L'enquête de la SQ sur l'affaire a été transmise au Directeur des poursuites criminelles et pénales (DPCP) le 18 juin 2012. La décision de ne pas déposer d'accusation contre le sergent Demers a été rendue quelques jours plus tard par le DPCP après analyse. Au Canada, depuis 2005, le voyeurisme est un crime passible d'une peine maximale de cinq ans d'emprisonnement.

Sergents réaffectés

Deux des sergents concernés, dont M. Demers, ont été réaffectés à un autre poste. Les trois autres sergents de la SQ intimés seraient aujourd'hui à la retraite.
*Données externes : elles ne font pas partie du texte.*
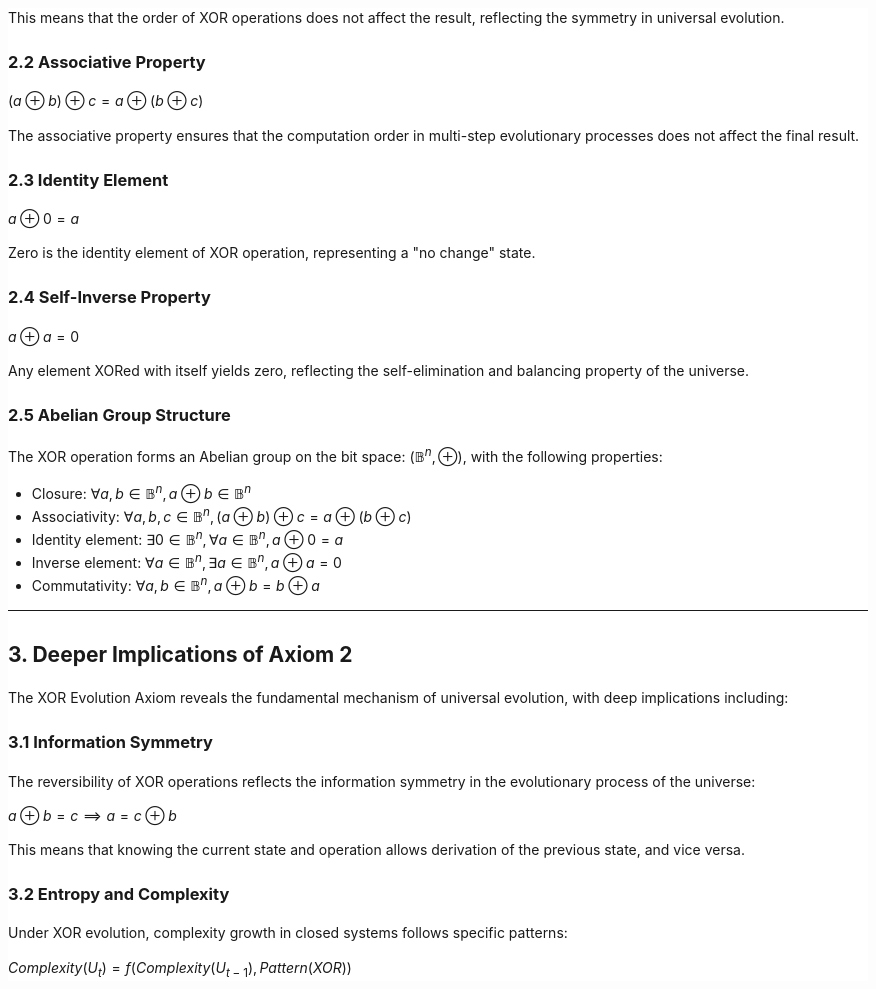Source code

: This means that the order of XOR operations does not affect the result, reflecting the symmetry in universal evolution.

### 2.2 Associative Property

$`(a \oplus b) \oplus c = a \oplus (b \oplus c)`$

The associative property ensures that the computation order in multi-step evolutionary processes does not affect the final result.

### 2.3 Identity Element

$`a \oplus 0 = a`$

Zero is the identity element of XOR operation, representing a "no change" state.

### 2.4 Self-Inverse Property

$`a \oplus a = 0`$

Any element XORed with itself yields zero, reflecting the self-elimination and balancing property of the universe.

### 2.5 Abelian Group Structure

The XOR operation forms an Abelian group on the bit space: $`(\mathbb{B}^n, \oplus)`$, with the following properties:
- Closure: $`\forall a,b \in \mathbb{B}^n, a \oplus b \in \mathbb{B}^n`$
- Associativity: $`\forall a,b,c \in \mathbb{B}^n, (a \oplus b) \oplus c = a \oplus (b \oplus c)`$
- Identity element: $`\exists 0 \in \mathbb{B}^n, \forall a \in \mathbb{B}^n, a \oplus 0 = a`$
- Inverse element: $`\forall a \in \mathbb{B}^n, \exists a \in \mathbb{B}^n, a \oplus a = 0`$
- Commutativity: $`\forall a,b \in \mathbb{B}^n, a \oplus b = b \oplus a`$

---

## 3. Deeper Implications of Axiom 2

The XOR Evolution Axiom reveals the fundamental mechanism of universal evolution, with deep implications including:

### 3.1 Information Symmetry

The reversibility of XOR operations reflects the information symmetry in the evolutionary process of the universe:

$`a \oplus b = c \implies a = c \oplus b`$

This means that knowing the current state and operation allows derivation of the previous state, and vice versa.

### 3.2 Entropy and Complexity

Under XOR evolution, complexity growth in closed systems follows specific patterns:

$`Complexity(U_t) = f(Complexity(U_{t-1}), Pattern(XOR))`$
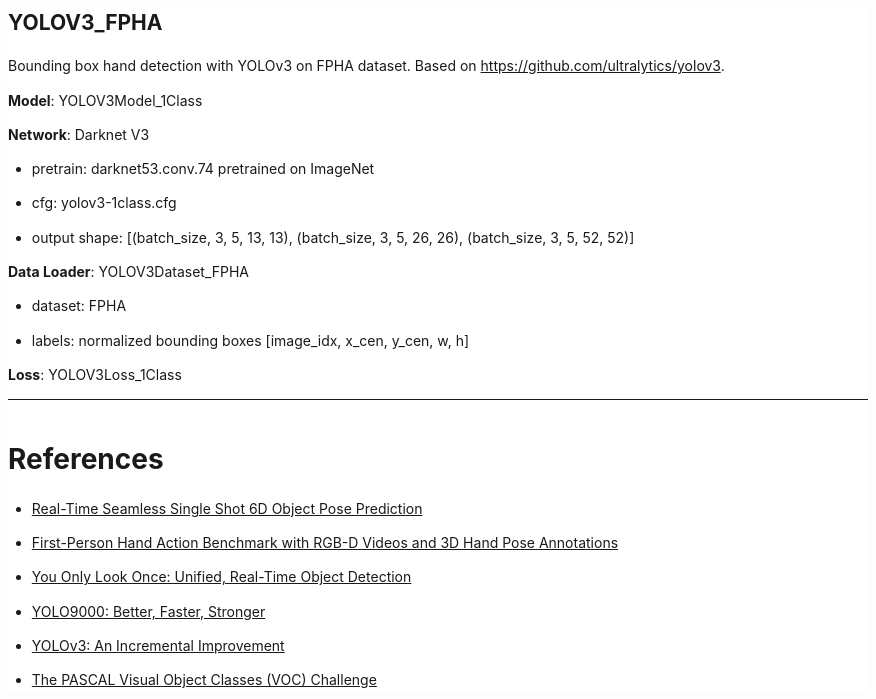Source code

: ## YOLOV3_FPHA

Bounding box hand detection with YOLOv3 on FPHA dataset. Based on https://github.com/ultralytics/yolov3.

**Model**: YOLOV3Model_1Class

**Network**: Darknet V3

* pretrain: darknet53.conv.74 pretrained on ImageNet

* cfg: yolov3-1class.cfg

* output shape: [(batch_size, 3, 5, 13, 13), (batch_size, 3, 5, 26, 26), (batch_size, 3, 5, 52, 52)] 

**Data Loader**: YOLOV3Dataset_FPHA

* dataset: FPHA

* labels: normalized bounding boxes [image_idx, x_cen, y_cen, w, h]

**Loss**: YOLOV3Loss_1Class

-------------------------------------------------------------

# References

* [Real-Time Seamless Single Shot 6D Object Pose Prediction](https://arxiv.org/abs/1711.08848)

* [First-Person Hand Action Benchmark with RGB-D Videos and 3D Hand Pose Annotations](https://arxiv.org/pdf/1704.02463)

* [You Only Look Once: Unified, Real-Time Object Detection](https://pjreddie.com/media/files/papers/yolo_1.pdf)

* [YOLO9000: Better, Faster, Stronger](https://pjreddie.com/media/files/papers/YOLO9000.pdf)

* [YOLOv3: An Incremental Improvement](https://pjreddie.com/media/files/papers/YOLOv3.pdf)

* [The PASCAL Visual Object Classes (VOC) Challenge](http://host.robots.ox.ac.uk/pascal/VOC/pubs/everingham10.pdf)
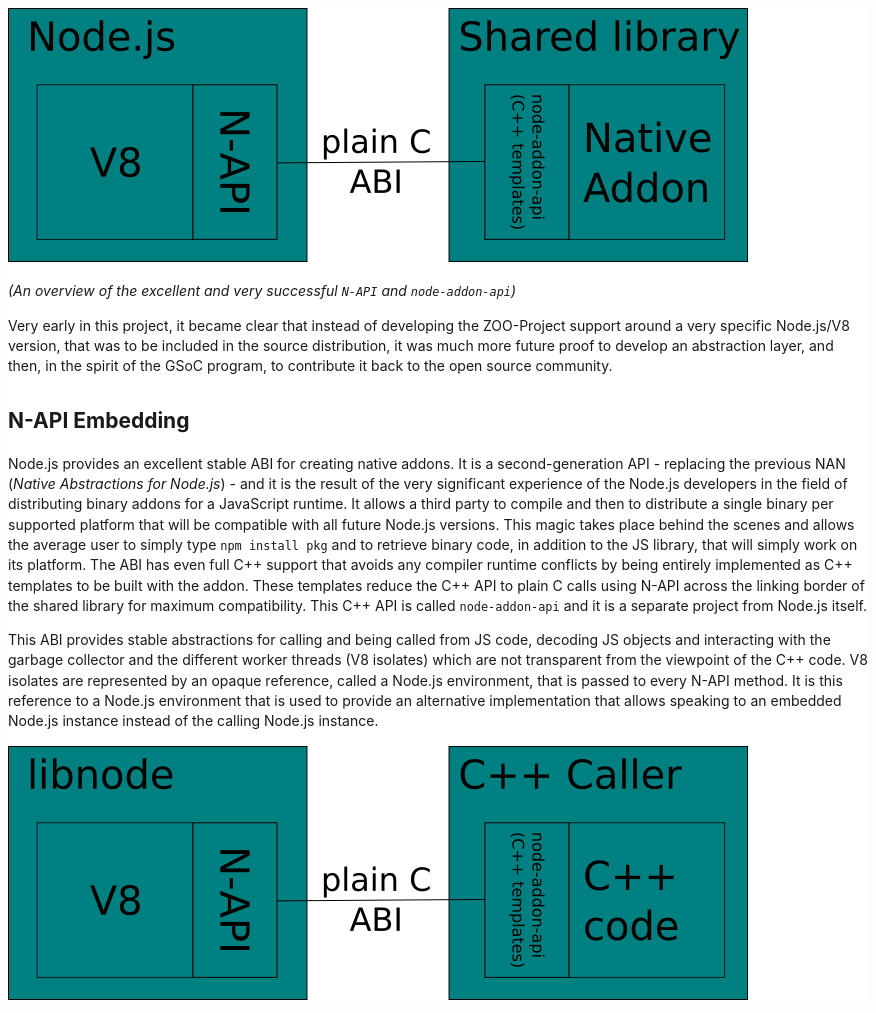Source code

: ![Current N-API](https://raw.githubusercontent.com/mmomtchev/mmomtchev/master/GSoC-2022/native-addon.png)

*(An overview of the excellent and very successful `N-API` and `node-addon-api`)*

Very early in this project, it became clear that instead of developing the ZOO-Project support around a very specific Node.js/V8 version, that was to be included in the source distribution, it was much more future proof to develop an abstraction layer, and then, in the spirit of the GSoC program, to contribute it back to the open source community.

## N-API Embedding

Node.js provides an excellent stable ABI for creating native addons. It is a second-generation API - replacing the previous NAN (*Native Abstractions for Node.js*) - and it is the result of the very significant experience of the Node.js developers in the field of distributing binary addons for a JavaScript runtime. It allows a third party to compile and then to distribute a single binary per supported platform that will be compatible with all future Node.js versions. This magic takes place behind the scenes and allows the average user to simply type `npm install pkg` and to retrieve binary code, in addition to the JS library, that will simply work on its platform. The ABI has even full C++ support that avoids any compiler runtime conflicts by being entirely implemented as C++ templates to be built with the addon. These templates reduce the C++ API to plain C calls using N-API across the linking border of the shared library for maximum compatibility. This C++ API is called `node-addon-api` and it is a separate project from Node.js itself.

This ABI provides stable abstractions for calling and being called from JS code, decoding JS objects and interacting with the garbage collector and the different worker threads (V8 isolates) which are not transparent from the viewpoint of the C++ code. V8 isolates are represented by an opaque reference, called a Node.js environment, that is passed to every N-API method. It is this reference to a Node.js environment that is used to provide an alternative implementation that allows speaking to an embedded Node.js instance instead of the calling Node.js instance.

![New libnode](https://raw.githubusercontent.com/mmomtchev/mmomtchev/master/GSoC-2022/libnode-after.png)
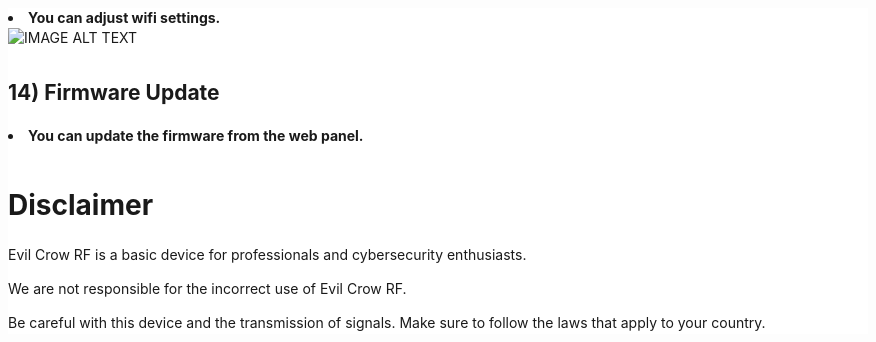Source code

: <li><strong>You can adjust wifi settings.</strong></li>
<img src="https://i.imgur.com/SGmQQ6T.png" alt="IMAGE ALT TEXT">

## 14) Firmware Update<a id="update"></a>

<li><strong>You can update the firmware from the web panel.</strong></li>

# Disclaimer<a id="disclaimer"></a>

Evil Crow RF is a basic device for professionals and cybersecurity enthusiasts.

We are not responsible for the incorrect use of Evil Crow RF.

Be careful with this device and the transmission of signals. Make sure to follow the laws that apply to your country.
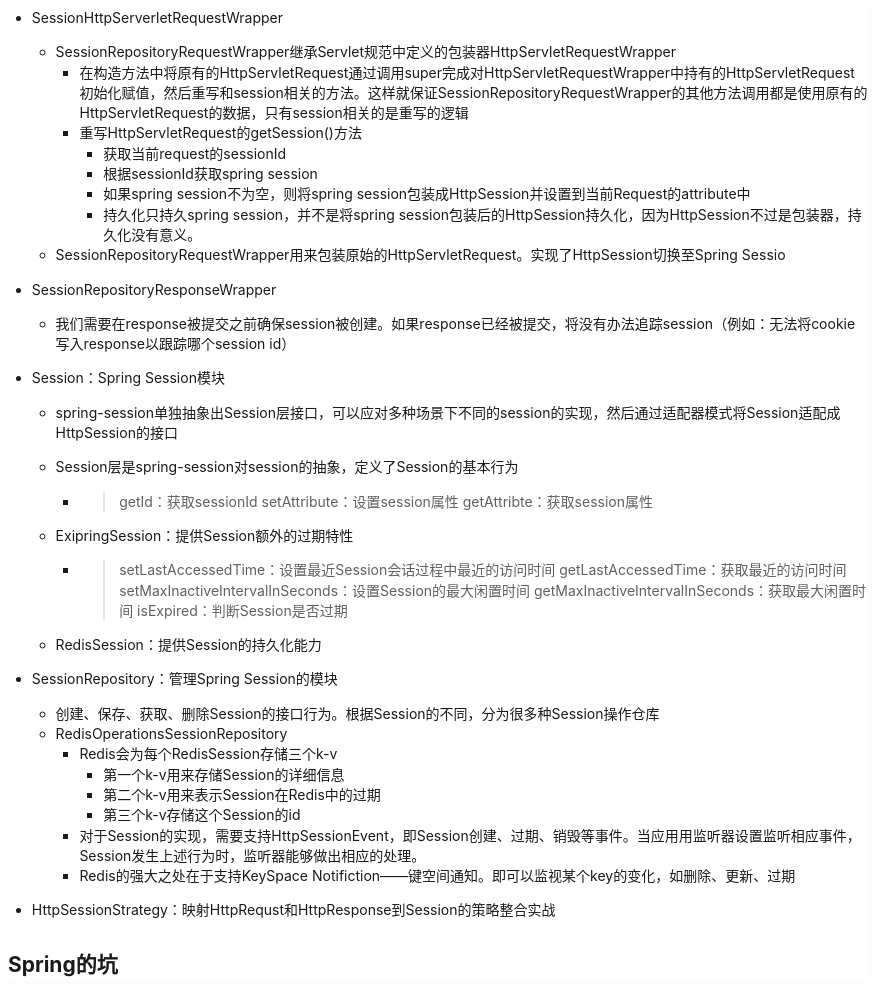   - SessionHttpServerletRequestWrapper

    - SessionRepositoryRequestWrapper继承Servlet规范中定义的包装器HttpServletRequestWrapper
      - 在构造方法中将原有的HttpServletRequest通过调用super完成对HttpServletRequestWrapper中持有的HttpServletRequest初始化赋值，然后重写和session相关的方法。这样就保证SessionRepositoryRequestWrapper的其他方法调用都是使用原有的HttpServletRequest的数据，只有session相关的是重写的逻辑
      - 重写HttpServletRequest的getSession()方法
        - 获取当前request的sessionId
        - 根据sessionId获取spring session
        - 如果spring session不为空，则将spring session包装成HttpSession并设置到当前Request的attribute中
        - 持久化只持久spring session，并不是将spring session包装后的HttpSession持久化，因为HttpSession不过是包装器，持久化没有意义。
    - SessionRepositoryRequestWrapper用来包装原始的HttpServletRequest。实现了HttpSession切换至Spring Sessio

  - SessionRepositoryResponseWrapper

    - 我们需要在response被提交之前确保session被创建。如果response已经被提交，将没有办法追踪session（例如：无法将cookie写入response以跟踪哪个session id）

  - Session：Spring Session模块

    - spring-session单独抽象出Session层接口，可以应对多种场景下不同的session的实现，然后通过适配器模式将Session适配成HttpSession的接口

    - Session层是spring-session对session的抽象，定义了Session的基本行为

      - > getId：获取sessionId
        > setAttribute：设置session属性
        > getAttribte：获取session属性

    - ExipringSession：提供Session额外的过期特性

      - > setLastAccessedTime：设置最近Session会话过程中最近的访问时间
        > getLastAccessedTime：获取最近的访问时间
        > setMaxInactiveIntervalInSeconds：设置Session的最大闲置时间
        > getMaxInactiveIntervalInSeconds：获取最大闲置时间
        > isExpired：判断Session是否过期

    - RedisSession：提供Session的持久化能力

  - SessionRepository：管理Spring Session的模块

    - 创建、保存、获取、删除Session的接口行为。根据Session的不同，分为很多种Session操作仓库
    - RedisOperationsSessionRepository
      - Redis会为每个RedisSession存储三个k-v
        - 第一个k-v用来存储Session的详细信息
        - 第二个k-v用来表示Session在Redis中的过期
        - 第三个k-v存储这个Session的id
      - 对于Session的实现，需要支持HttpSessionEvent，即Session创建、过期、销毁等事件。当应用用监听器设置监听相应事件，Session发生上述行为时，监听器能够做出相应的处理。
      - Redis的强大之处在于支持KeySpace Notifiction——键空间通知。即可以监视某个key的变化，如删除、更新、过期

  - HttpSessionStrategy：映射HttpRequst和HttpResponse到Session的策略整合实战 

  







## Spring的坑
Une dizaine de jours après les révélations du Soleil, l'Assemblée nationale a congédié trois gardiens de sécurité. «Il y a un litige pendant devant les tribunaux à ce sujet, a indiqué jeudi une porte-parole de l'Assemblée nationale, Andrée-Anne Marsan-Paquin. Aucun commentaire ne sera donc fait afin de préserver l'intégrité du processus judiciaire.»

Les 14 jours d'audition prévus représentent un délai plus long que la moyenne, nous dit-on au Comité de déontologie policière. Il y a sept intimités, et plusieurs témoins à entendre. «Les sanctions prévues dans la Loi sur la police vont de l'avertissement à la destitution», explique Josée Demers, greffière au comité. Il n'est pas possible de donner une indication quant au temps nécessaire pour rendre une décision.

À la conclusion des travaux du comité, il demeure possible que la SQ convoque les policiers pour une audience disciplinaire, un processus administratif qui peut aussi mener à des jours de suspension, une rétrogradation ou ultimement la destitution, explique Guy Lapointe, de la SQ.